_Exercise instructions_: In the records below, recast the lines from the line with "woodworking businesses, catering to a niche" to the line with "the precision required in measurements, and", both included, as a numbered list, leaving out any blank lines.

_Dataset entries_:

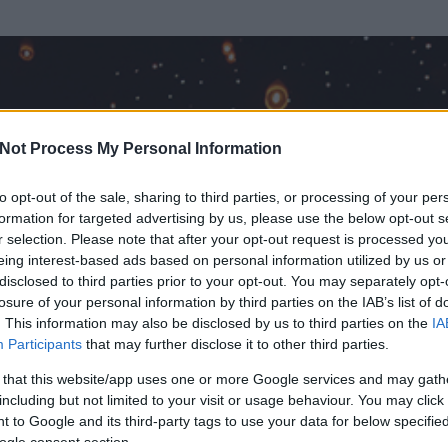
Not Process My Personal Information
to opt-out of the sale, sharing to third parties, or processing of your per
formation for targeted advertising by us, please use the below opt-out s
r selection. Please note that after your opt-out request is processed y
eing interest-based ads based on personal information utilized by us or
disclosed to third parties prior to your opt-out. You may separately opt-
losure of your personal information by third parties on the IAB’s list of
. This information may also be disclosed by us to third parties on the
IA
ezér
Participants
that may further disclose it to other third parties.
rt és
101
hozzászólása volt az általa látogatott blogokban.
 that this website/app uses one or more Google services and may gath
including but not limited to your visit or usage behaviour. You may click 
ta tag.
 to Google and its third-party tags to use your data for below specifi
ogle consent section.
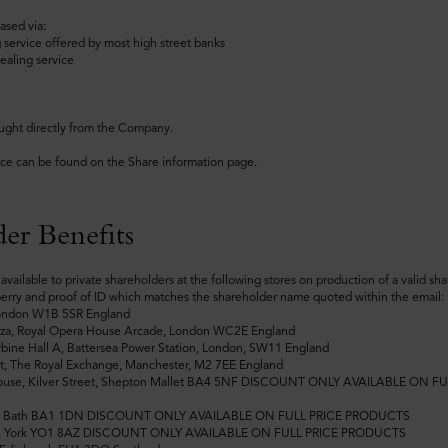
ased via:
 service offered by most high street banks
ealing service
ught directly from the Company.
ice can be found on the Share information page.
er Benefits
available to private shareholders at the following stores on production of a valid sh
erry and proof of ID which matches the shareholder name quoted within the email:
London W1B 5SR England
azza, Royal Opera House Arcade, London WC2E England
rbine Hall A, Battersea Power Station, London, SW11 England
t, The Royal Exchange, Manchester, M2 7EE England
ouse, Kilver Street, Shepton Mallet BA4 5NF DISCOUNT ONLY AVAILABLE ON FU
et, Bath BA1 1DN DISCOUNT ONLY AVAILABLE ON FULL PRICE PRODUCTS
e, York YO1 8AZ DISCOUNT ONLY AVAILABLE ON FULL PRICE PRODUCTS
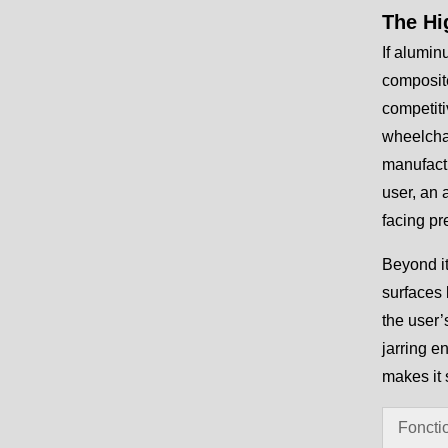
The Hi
If alumin
composite
competiti
wheelchai
manufactu
user, an 
facing pr
Beyond it
surfaces 
the user’
jarring e
makes it 
Foncti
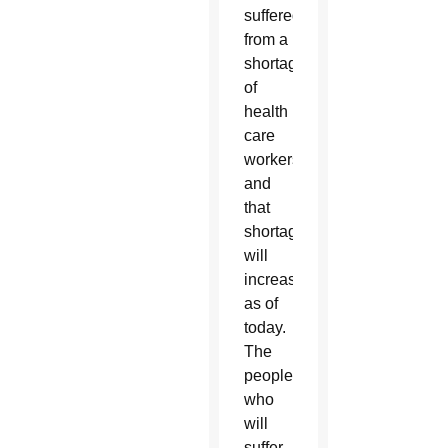
suffered
from a
shortage
of
health
care
workers
and
that
shortage
will
increase
as of
today.
The
people
who
will
suffer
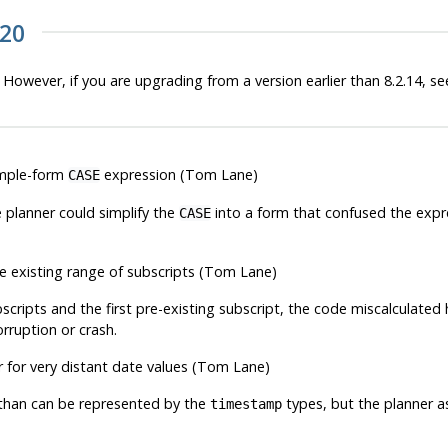
.20
 However, if you are upgrading from a version earlier than 8.2.14, s
simple-form
expression (Tom Lane)
CASE
e planner could simplify the
into a form that confused the expre
CASE
the existing range of subscripts (Tom Lane)
cripts and the first pre-existing subscript, the code miscalculate
orruption or crash.
 for very distant date values (Tom Lane)
than can be represented by the
types, but the planner 
timestamp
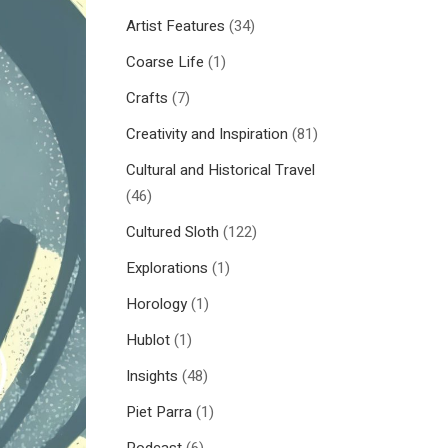
Artist Features
(34)
Coarse Life
(1)
Crafts
(7)
Creativity and Inspiration
(81)
Cultural and Historical Travel
(46)
Cultured Sloth
(122)
Explorations
(1)
Horology
(1)
Hublot
(1)
Insights
(48)
Piet Parra
(1)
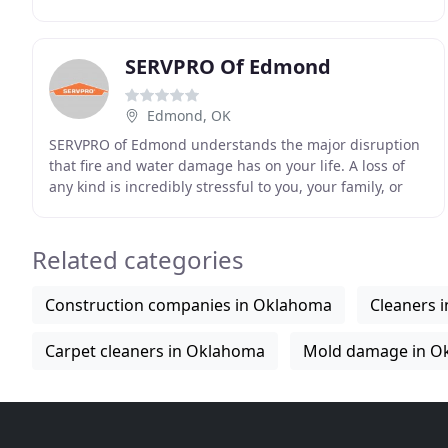
clients expectations in cleaning, restoration
SERVPRO Of Edmond
Edmond, OK
SERVPRO of Edmond understands the major disruption
that fire and water damage has on your life. A loss of
any kind is incredibly stressful to you, your family, or
your employees. Our goal is to make ANY
Related categories
Construction companies in Oklahoma
Cleaners 
Carpet cleaners in Oklahoma
Mold damage in O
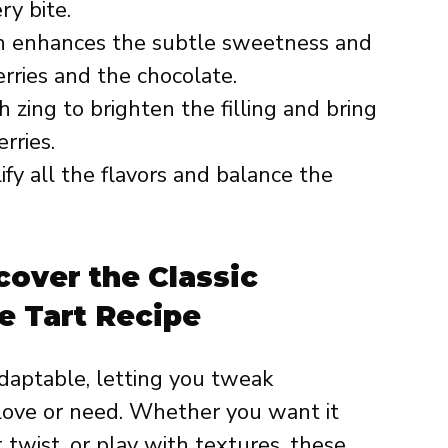
ry bite.
h enhances the subtle sweetness and
ries and the chocolate.
 zing to brighten the filling and bring
rries.
ify all the flavors and balance the
cover the Classic
e Tart Recipe
adaptable, letting you tweak
 love or need. Whether you want it
t twist, or play with textures, these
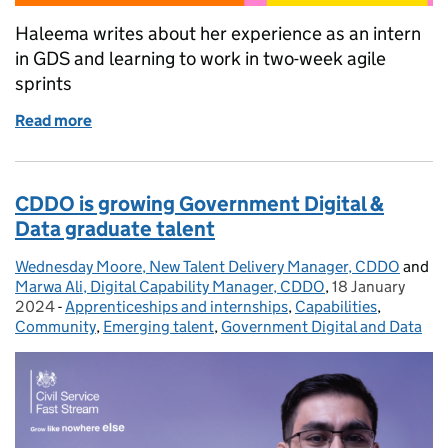
Haleema writes about her experience as an intern
in GDS and learning to work in two-week agile
sprints
Read more
of 2023 summer interns - working in agile sprints
CDDO is growing Government Digital &
Data graduate talent
Wednesday Moore, New Talent Delivery Manager, CDDO
Posted by:
and
Marwa Ali, Digital Capability Manager, CDDO
,
18 January
Posted on:
2024
-
Apprenticeships and internships
Categories:
,
Capabilities
,
Community
,
Emerging talent
,
Government Digital and Data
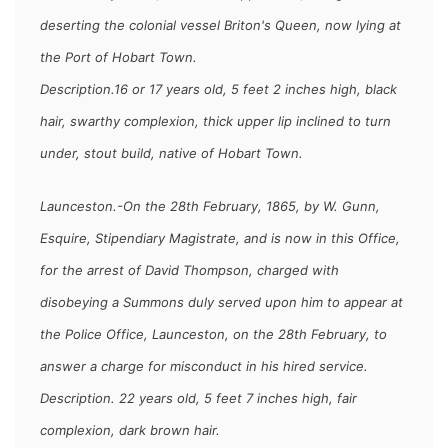
deserting the colonial vessel Briton's Queen, now lying at
the Port of Hobart Town.
Description.16 or 17 years old, 5 feet 2 inches high, black
hair, swarthy complexion, thick upper lip inclined to turn
under, stout build, native of Hobart Town.
Launceston.-On the 28th February, 1865, by W. Gunn,
Esquire, Stipendiary Magistrate, and is now in this Office,
for the arrest of
David Thompson,
charged with
disobeying a Summons duly served upon him to appear at
the Police Office, Launceston, on the 28th February, to
answer a charge for misconduct in his hired service.
Description. 22 years old, 5 feet 7 inches high, fair
complexion, dark brown hair.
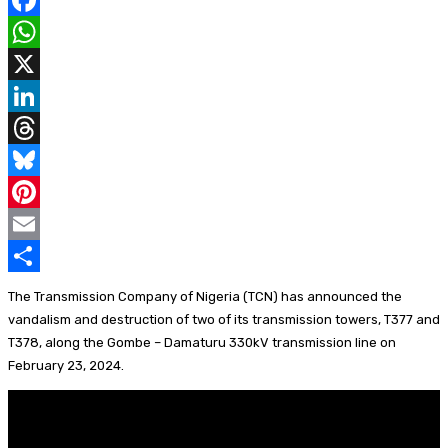
F
a
W
c
h
X
e
a
L
b
t
i
T
o
s
n
h
B
o
A
k
r
l
P
k
p
e
e
u
i
E
p
d
a
e
n
m
S
The Transmission Company of Nigeria (TCN) has announced the
I
d
s
t
a
h
vandalism and destruction of two of its transmission towers, T377 and
T378, along the Gombe – Damaturu 330kV transmission line on
n
s
k
e
i
a
February 23, 2024.
y
r
l
r
e
e
s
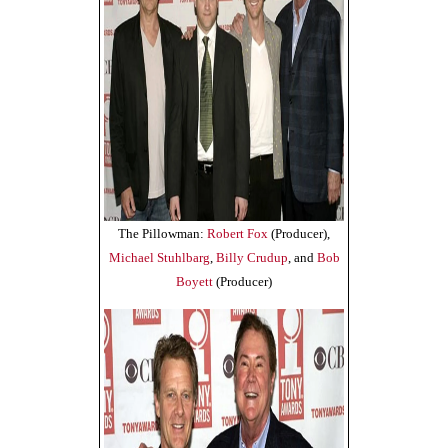
The Pillowman:
Robert Fox
(Producer),
Michael Stuhlbarg
,
Billy Crudup
, and
Bob
Boyett
(Producer)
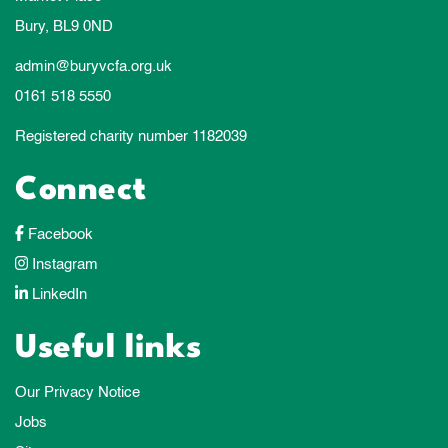
Bury, BL9 0ND
admin@buryvcfa.org.uk
0161 518 5550
Registered charity number 1182039
Connect
Facebook
Instagram
LinkedIn
Useful links
Our Privacy Notice
Jobs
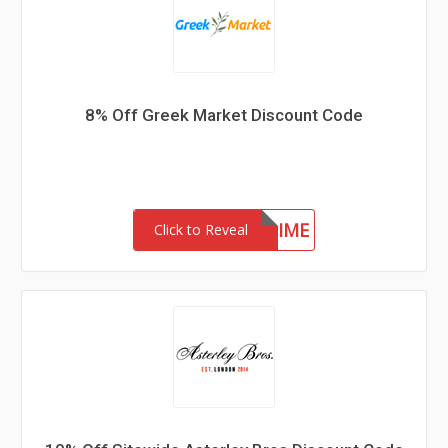
8% Off Greek Market Discount Code
FIRSTTIME
Click to Reveal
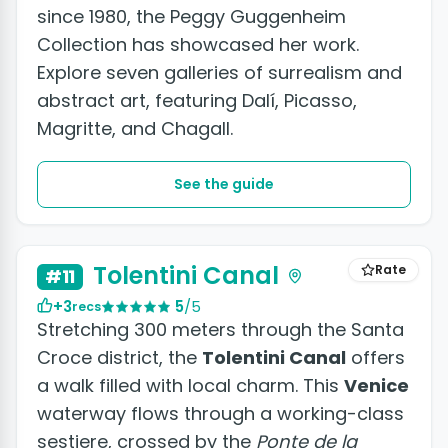
since 1980, the Peggy Guggenheim
Collection has showcased her work.
Explore seven galleries of surrealism and
abstract art, featuring Dalí, Picasso,
Magritte, and Chagall.
See the guide
Tolentini Canal
Rate
#11
+3
5
/5
recs
Stretching 300 meters through the Santa
Croce district, the
Tolentini Canal
offers
a walk filled with local charm. This
Venice
waterway flows through a working-class
sestiere, crossed by the
Ponte de la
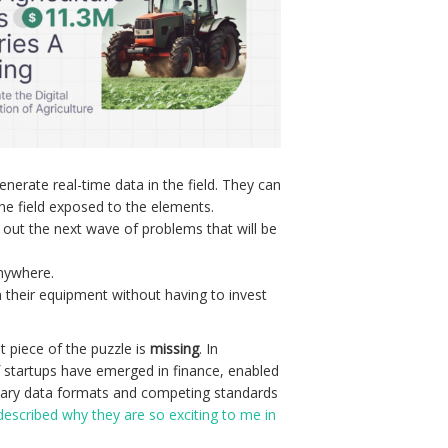
nerate real-time data in the field. They can
he field exposed to the elements.
 out the next wave of problems that will be
anywhere.
m their equipment without having to invest
t piece of the puzzle is
missing
. In
of startups have emerged in finance, enabled
ietary data formats and competing standards
described why they are so exciting to me in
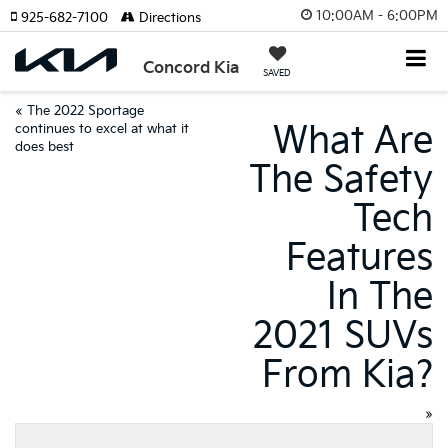
10:00AM - 6:00PM
925-682-7100
Directions
Concord Kia
SAVED
«
The 2022 Sportage
What Are
continues to excel at what it
does best
The Safety
Tech
Features
In The
2021 SUVs
From Kia?
»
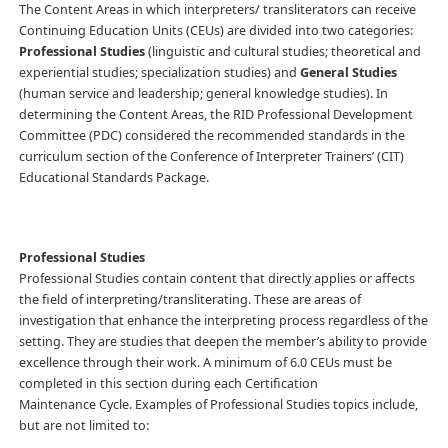
The Content Areas in which interpreters/ transliterators can receive
Continuing Education Units (CEUs) are divided into two categories:
Professional Studies
(linguistic and cultural studies; theoretical and
experiential studies; specialization studies) and
General Studies
(human service and leadership; general knowledge studies). In
determining the Content Areas, the RID Professional Development
Committee (PDC) considered the recommended standards in the
curriculum section of the Conference of Interpreter Trainers’ (CIT)
Educational Standards Package.
Professional Studies
Professional Studies contain content that directly applies or affects
the field of interpreting/transliterating. These are areas of
investigation that enhance the interpreting process regardless of the
setting. They are studies that deepen the member’s ability to provide
excellence through their work. A minimum of 6.0 CEUs must be
completed in this section during each Certification
Maintenance Cycle. Examples of Professional Studies topics include,
but are not limited to:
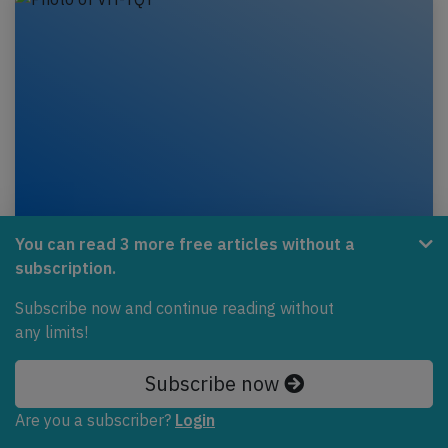
Eastern Australia DH8C near Mildura on
You can read 3 more free articles without a
Jan 30th 2022, loss of cabin pressure
subscription.
An Eastern Australia de Havilland Dash 8-300 on
Subscribe now and continue reading without
behalf of Qantas, registration VH-TQY performing
any limits!
flight QF-2084 from Melbourne,VI to Mildura,VI…
Subscribe now
Published: Jan 31, 2022
Incident
Are you a subscriber?
Login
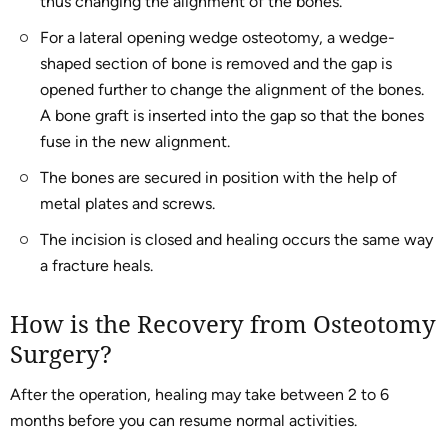
thus changing the alignment of the bones.
For a lateral opening wedge osteotomy, a wedge-
shaped section of bone is removed and the gap is
opened further to change the alignment of the bones.
A bone graft is inserted into the gap so that the bones
fuse in the new alignment.
The bones are secured in position with the help of
metal plates and screws.
The incision is closed and healing occurs the same way
a fracture heals.
How is the Recovery from Osteotomy
Surgery?
After the operation, healing may take between 2 to 6
months before you can resume normal activities.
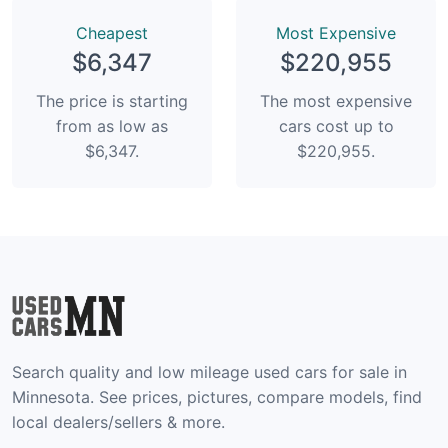
Сheapest
Most Expensive
$6,347
$220,955
The price is starting
The most expensive
from as low as
cars cost up to
$6,347.
$220,955.
Search quality and low mileage used cars for sale in
Minnesota. See prices, pictures, compare models, find
local dealers/sellers & more.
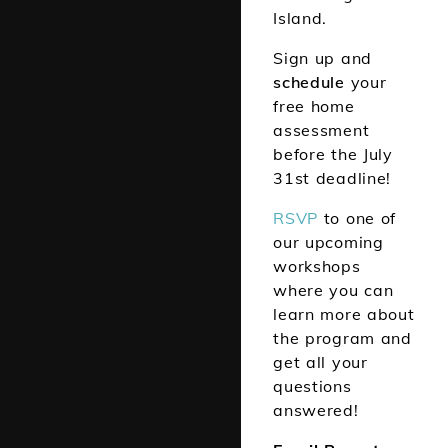
Island.
Sign up and
schedule
your
free home
assessment
before the July
31st deadline!
RSV
P
to one of
our upcoming
workshops
where you can
learn more about
the program and
get all your
questions
answered!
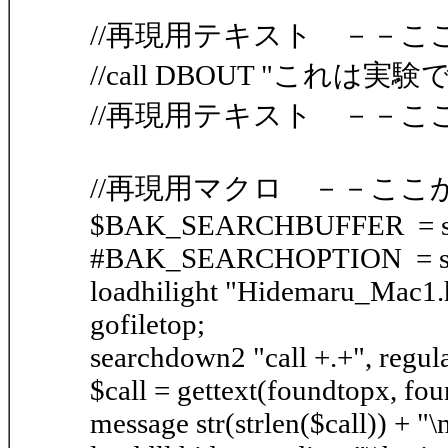
//再現用テキスト －－こ
//call DBOUT "これは実験
//再現用テキスト －－こ
//再現用マクロ －－ここ
$BAK_SEARCHBUFFER = sea
#BAK_SEARCHOPTION = sea
loadhilight "Hidemaru_Mac1.h
gofiletop;
searchdown2 "call +.+", regula
$call = gettext(foundtopx, fo
message str(strlen($call)) + "\n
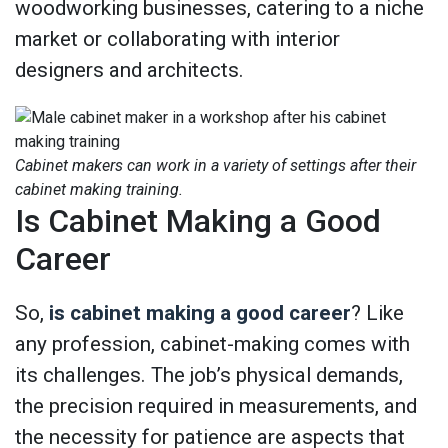
woodworking businesses, catering to a niche
market or collaborating with interior
designers and architects.
Cabinet makers can work in a variety of settings after their
cabinet making training.
Is Cabinet Making a Good
Career
So,
is cabinet making a good career
? Like
any profession, cabinet-making comes with
its challenges. The job’s physical demands,
the precision required in measurements, and
the necessity for patience are aspects that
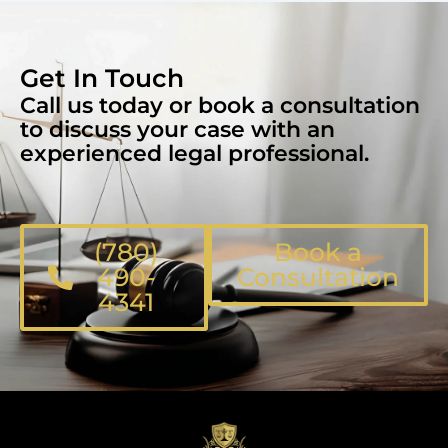
Get In Touch
Call us today or book a consultation
to discuss your case with an
experienced legal professional.
(780)
Book a
490-
Consultation
4341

_Solution_:
1. woodworking businesses, catering to a niche
2. market or collaborating with interior
3. designers and architects.
4. Cabinet makers can work in a variety of settings after their
5. cabinet making training.
6. Is Cabinet Making a Good
7. Career
8. So,
9. is cabinet making a good career
10. ? Like
11. any profession, cabinet-making comes with
12. its challenges. The job’s physical demands,
13. the precision required in measurements, and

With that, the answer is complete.